Set down the text of every item below word for word, keeping each line as it appears.

-- Exercise materials --
--------------------------------

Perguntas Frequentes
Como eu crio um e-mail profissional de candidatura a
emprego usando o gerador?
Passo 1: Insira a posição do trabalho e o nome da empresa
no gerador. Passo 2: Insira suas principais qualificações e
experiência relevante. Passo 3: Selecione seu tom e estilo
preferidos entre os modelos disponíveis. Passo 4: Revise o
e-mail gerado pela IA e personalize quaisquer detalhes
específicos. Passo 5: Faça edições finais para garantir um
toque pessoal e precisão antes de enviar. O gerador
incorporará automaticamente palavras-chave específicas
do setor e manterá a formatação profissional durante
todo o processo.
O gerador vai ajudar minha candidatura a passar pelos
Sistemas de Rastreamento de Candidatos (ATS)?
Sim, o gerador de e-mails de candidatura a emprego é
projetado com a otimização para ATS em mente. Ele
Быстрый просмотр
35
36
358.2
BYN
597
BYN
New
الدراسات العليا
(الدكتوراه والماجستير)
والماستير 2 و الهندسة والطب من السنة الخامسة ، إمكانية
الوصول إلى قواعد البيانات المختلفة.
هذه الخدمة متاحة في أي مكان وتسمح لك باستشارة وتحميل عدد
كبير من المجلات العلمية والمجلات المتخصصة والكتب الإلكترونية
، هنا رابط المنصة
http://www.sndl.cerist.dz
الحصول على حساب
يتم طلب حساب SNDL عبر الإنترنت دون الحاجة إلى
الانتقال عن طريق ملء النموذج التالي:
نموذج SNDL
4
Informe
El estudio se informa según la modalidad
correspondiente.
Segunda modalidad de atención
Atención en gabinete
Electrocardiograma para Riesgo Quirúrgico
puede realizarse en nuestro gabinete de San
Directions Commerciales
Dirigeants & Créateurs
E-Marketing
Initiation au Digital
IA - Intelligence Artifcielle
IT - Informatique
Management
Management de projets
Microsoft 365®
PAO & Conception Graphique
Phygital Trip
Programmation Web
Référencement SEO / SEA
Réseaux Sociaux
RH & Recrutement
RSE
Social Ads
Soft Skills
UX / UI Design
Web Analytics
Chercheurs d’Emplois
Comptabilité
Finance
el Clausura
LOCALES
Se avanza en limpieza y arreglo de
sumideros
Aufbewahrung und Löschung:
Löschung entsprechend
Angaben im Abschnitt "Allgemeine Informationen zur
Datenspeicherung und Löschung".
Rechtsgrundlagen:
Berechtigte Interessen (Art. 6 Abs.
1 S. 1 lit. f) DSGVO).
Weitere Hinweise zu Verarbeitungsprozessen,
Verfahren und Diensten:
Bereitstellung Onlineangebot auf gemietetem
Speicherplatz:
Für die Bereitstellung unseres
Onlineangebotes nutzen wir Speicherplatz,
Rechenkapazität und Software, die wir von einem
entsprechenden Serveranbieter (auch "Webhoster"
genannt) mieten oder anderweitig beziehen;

--------------------------------

-- Solved problem --
Perguntas Frequentes
Como eu crio um e-mail profissional de candidatura a
emprego usando o gerador?
Passo 1: Insira a posição do trabalho e o nome da empresa
no gerador. Passo 2: Insira suas principais qualificações e
experiência relevante. Passo 3: Selecione seu tom e estilo
preferidos entre os modelos disponíveis. Passo 4: Revise o
e-mail gerado pela IA e personalize quaisquer detalhes
específicos. Passo 5: Faça edições finais para garantir um
toque pessoal e precisão antes de enviar. O gerador
incorporará automaticamente palavras-chave específicas
do setor e manterá a formatação profissional durante
todo o processo.
O gerador vai ajudar minha candidatura a passar pelos
Sistemas de Rastreamento de Candidatos (ATS)?
Sim, o gerador de e-mails de candidatura a emprego é
projetado com a otimização para ATS em mente. Ele
Быстрый просмотр
35
36
358.2
BYN
597
BYN
New
الدراسات العليا
(الدكتوراه والماجستير)
والماستير 2 و الهندسة والطب من السنة الخامسة ، إمكانية
الوصول إلى قواعد البيانات المختلفة.
هذه الخدمة متاحة في أي مكان وتسمح لك باستشارة وتحميل عدد
كبير من المجلات العلمية والمجلات المتخصصة والكتب الإلكترونية
، هنا رابط المنصة
http://www.sndl.cerist.dz
الحصول على حساب
يتم طلب حساب SNDL عبر الإنترنت دون الحاجة إلى
الانتقال عن طريق ملء النموذج التالي:
نموذج SNDL
4
Informe
El estudio se informa según la modalidad
correspondiente.
Segunda modalidad de atención
Atención en gabinete
Electrocardiograma para Riesgo Quirúrgico
puede realizarse en nuestro gabinete de San
Directions Commerciales
Dirigeants & Créateurs
E-Marketing
Initiation au Digital
IA - Intelligence Artifcielle
IT - Informatique
Management
Management de projets
Microsoft 365®
PAO & Conception Graphique
Phygital Trip
Programmation Web
Référencement SEO / SEA
Réseaux Sociaux
RH & Recrutement
RSE
Social Ads
Soft Skills
UX / UI Design
Web Analytics
Chercheurs d’Emplois
Comptabilité
Finance
el Clausura
LOCALES
Se avanza en limpieza y arreglo de
sumideros
Aufbewahrung und Löschung:
Löschung entsprechend
Angaben im Abschnitt "Allgemeine Informationen zur
Datenspeicherung und Löschung".
Rechtsgrundlagen:
Berechtigte Interessen (Art. 6 Abs.
1 S. 1 lit. f) DSGVO).
Weitere Hinweise zu Verarbeitungsprozessen,
Verfahren und Diensten:
Bereitstellung Onlineangebot auf gemietetem
Speicherplatz:
Für die Bereitstellung unseres
Onlineangebotes nutzen wir Speicherplatz,
Rechenkapazität und Software, die wir von einem
entsprechenden Serveranbieter (auch "Webhoster"
genannt) mieten oder anderweitig beziehen;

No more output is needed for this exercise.